(RECORDS begins)

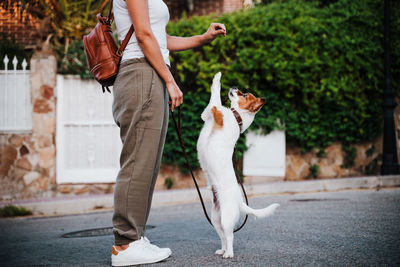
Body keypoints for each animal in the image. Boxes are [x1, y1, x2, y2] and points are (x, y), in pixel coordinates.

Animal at [196, 72, 278, 258]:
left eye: (245, 94)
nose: (233, 86)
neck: (236, 117)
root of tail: (239, 201)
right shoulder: (207, 115)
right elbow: (214, 101)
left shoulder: (215, 110)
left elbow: (215, 96)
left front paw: (217, 77)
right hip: (216, 219)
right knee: (223, 237)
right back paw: (223, 250)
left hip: (226, 220)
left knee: (230, 237)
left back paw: (229, 254)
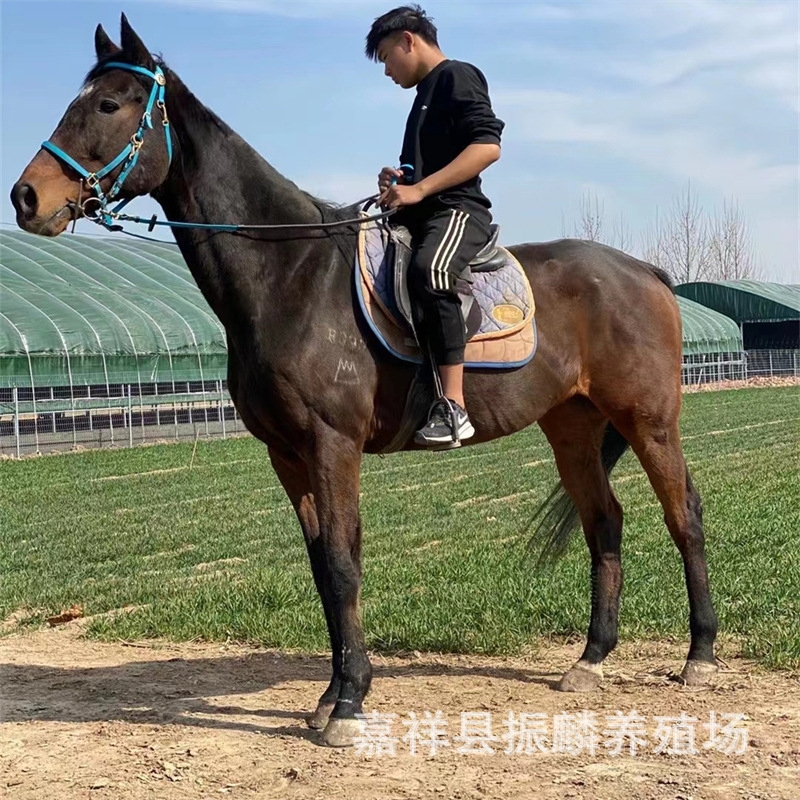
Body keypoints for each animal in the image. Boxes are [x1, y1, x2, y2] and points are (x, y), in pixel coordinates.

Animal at [11, 15, 719, 747]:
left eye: (108, 104)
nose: (26, 196)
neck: (291, 275)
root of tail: (646, 274)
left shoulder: (333, 444)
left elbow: (345, 565)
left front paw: (349, 704)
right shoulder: (287, 454)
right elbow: (324, 568)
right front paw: (331, 695)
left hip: (649, 421)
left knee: (684, 516)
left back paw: (699, 655)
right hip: (573, 426)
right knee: (604, 523)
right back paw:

(RECORDS ends)

__TASK ITEM__.
Each entry is to be output exactly, and no picture is to appear.

__EXERCISE RESULT__.
Body keypoints for each animal in the image. Boxes are [x1, y1, x2, y2] and points are (x, y), in pixel coordinates.

Animal at [196, 72, 278, 258]:
left eye: (245, 94)
nose: (233, 86)
neck: (236, 117)
root of tail: (239, 201)
right shoulder: (207, 115)
right elbow: (214, 101)
left shoulder: (215, 110)
left elbow: (215, 96)
left front paw: (217, 77)
right hip: (216, 219)
right knee: (223, 237)
right back paw: (223, 250)
left hip: (226, 220)
left knee: (230, 237)
left back paw: (229, 254)
Body keypoints for each animal in the image. Boxes are [x1, y1, x2, y2] and points are (x, y), in pixel coordinates.

Animal at [11, 15, 719, 747]:
left eye: (108, 104)
nose: (26, 196)
neck: (291, 275)
root of tail: (646, 274)
left shoulder: (333, 444)
left elbow: (345, 565)
left front paw: (349, 704)
right shoulder: (287, 454)
right elbow: (324, 568)
right front paw: (331, 695)
left hip: (649, 421)
left knee: (684, 516)
left back paw: (699, 655)
right hip: (573, 426)
right knee: (604, 523)
right back paw:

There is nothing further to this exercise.